STATED TASK
Copy the lines below word for word, beginning at the line that contains "common name: Variegated fritillary" and stopping after the line that contains "common name: Red valerian". Include both of those lines and nothing outside them.

SUPPLIED MATERIAL

____

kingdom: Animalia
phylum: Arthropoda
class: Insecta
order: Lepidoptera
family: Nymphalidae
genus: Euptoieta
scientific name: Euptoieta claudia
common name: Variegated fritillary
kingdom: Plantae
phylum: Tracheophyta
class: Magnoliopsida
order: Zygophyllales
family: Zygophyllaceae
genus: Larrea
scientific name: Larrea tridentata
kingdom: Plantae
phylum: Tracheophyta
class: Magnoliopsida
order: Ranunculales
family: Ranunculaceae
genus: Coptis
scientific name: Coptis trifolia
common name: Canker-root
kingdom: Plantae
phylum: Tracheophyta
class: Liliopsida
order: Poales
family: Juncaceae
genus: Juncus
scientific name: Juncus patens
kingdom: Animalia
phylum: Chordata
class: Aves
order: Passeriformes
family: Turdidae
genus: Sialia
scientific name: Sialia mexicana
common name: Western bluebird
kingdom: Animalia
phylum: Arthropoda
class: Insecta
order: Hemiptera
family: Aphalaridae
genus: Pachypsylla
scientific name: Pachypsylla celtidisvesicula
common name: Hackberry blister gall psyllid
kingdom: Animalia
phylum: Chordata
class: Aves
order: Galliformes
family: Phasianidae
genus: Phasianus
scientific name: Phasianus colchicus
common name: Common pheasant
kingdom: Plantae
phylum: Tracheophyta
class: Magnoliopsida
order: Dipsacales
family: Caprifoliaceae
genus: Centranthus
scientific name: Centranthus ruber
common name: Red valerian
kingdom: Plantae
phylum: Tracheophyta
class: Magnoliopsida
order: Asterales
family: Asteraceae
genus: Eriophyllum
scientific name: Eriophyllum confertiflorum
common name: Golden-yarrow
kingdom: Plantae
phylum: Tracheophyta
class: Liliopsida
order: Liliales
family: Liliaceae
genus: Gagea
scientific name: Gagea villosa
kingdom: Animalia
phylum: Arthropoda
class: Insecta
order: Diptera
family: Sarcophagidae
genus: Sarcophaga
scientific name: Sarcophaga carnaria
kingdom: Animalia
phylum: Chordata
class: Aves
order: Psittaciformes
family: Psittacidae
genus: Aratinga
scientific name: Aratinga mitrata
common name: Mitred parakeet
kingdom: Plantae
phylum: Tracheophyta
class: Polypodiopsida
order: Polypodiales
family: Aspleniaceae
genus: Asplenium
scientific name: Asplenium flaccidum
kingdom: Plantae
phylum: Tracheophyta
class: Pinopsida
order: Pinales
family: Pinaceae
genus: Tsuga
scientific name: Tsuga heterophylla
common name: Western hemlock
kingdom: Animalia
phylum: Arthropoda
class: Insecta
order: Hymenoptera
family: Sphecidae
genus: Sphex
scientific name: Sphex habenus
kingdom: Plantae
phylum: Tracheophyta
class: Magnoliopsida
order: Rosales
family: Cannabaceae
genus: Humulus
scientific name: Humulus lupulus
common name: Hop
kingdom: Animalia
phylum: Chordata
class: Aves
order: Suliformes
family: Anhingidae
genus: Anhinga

____

WRITTEN SOLUTION
common name: Variegated fritillary
kingdom: Plantae
phylum: Tracheophyta
class: Magnoliopsida
order: Zygophyllales
family: Zygophyllaceae
genus: Larrea
scientific name: Larrea tridentata
kingdom: Plantae
phylum: Tracheophyta
class: Magnoliopsida
order: Ranunculales
family: Ranunculaceae
genus: Coptis
scientific name: Coptis trifolia
common name: Canker-root
kingdom: Plantae
phylum: Tracheophyta
class: Liliopsida
order: Poales
family: Juncaceae
genus: Juncus
scientific name: Juncus patens
kingdom: Animalia
phylum: Chordata
class: Aves
order: Passeriformes
family: Turdidae
genus: Sialia
scientific name: Sialia mexicana
common name: Western bluebird
kingdom: Animalia
phylum: Arthropoda
class: Insecta
order: Hemiptera
family: Aphalaridae
genus: Pachypsylla
scientific name: Pachypsylla celtidisvesicula
common name: Hackberry blister gall psyllid
kingdom: Animalia
phylum: Chordata
class: Aves
order: Galliformes
family: Phasianidae
genus: Phasianus
scientific name: Phasianus colchicus
common name: Common pheasant
kingdom: Plantae
phylum: Tracheophyta
class: Magnoliopsida
order: Dipsacales
family: Caprifoliaceae
genus: Centranthus
scientific name: Centranthus ruber
common name: Red valerian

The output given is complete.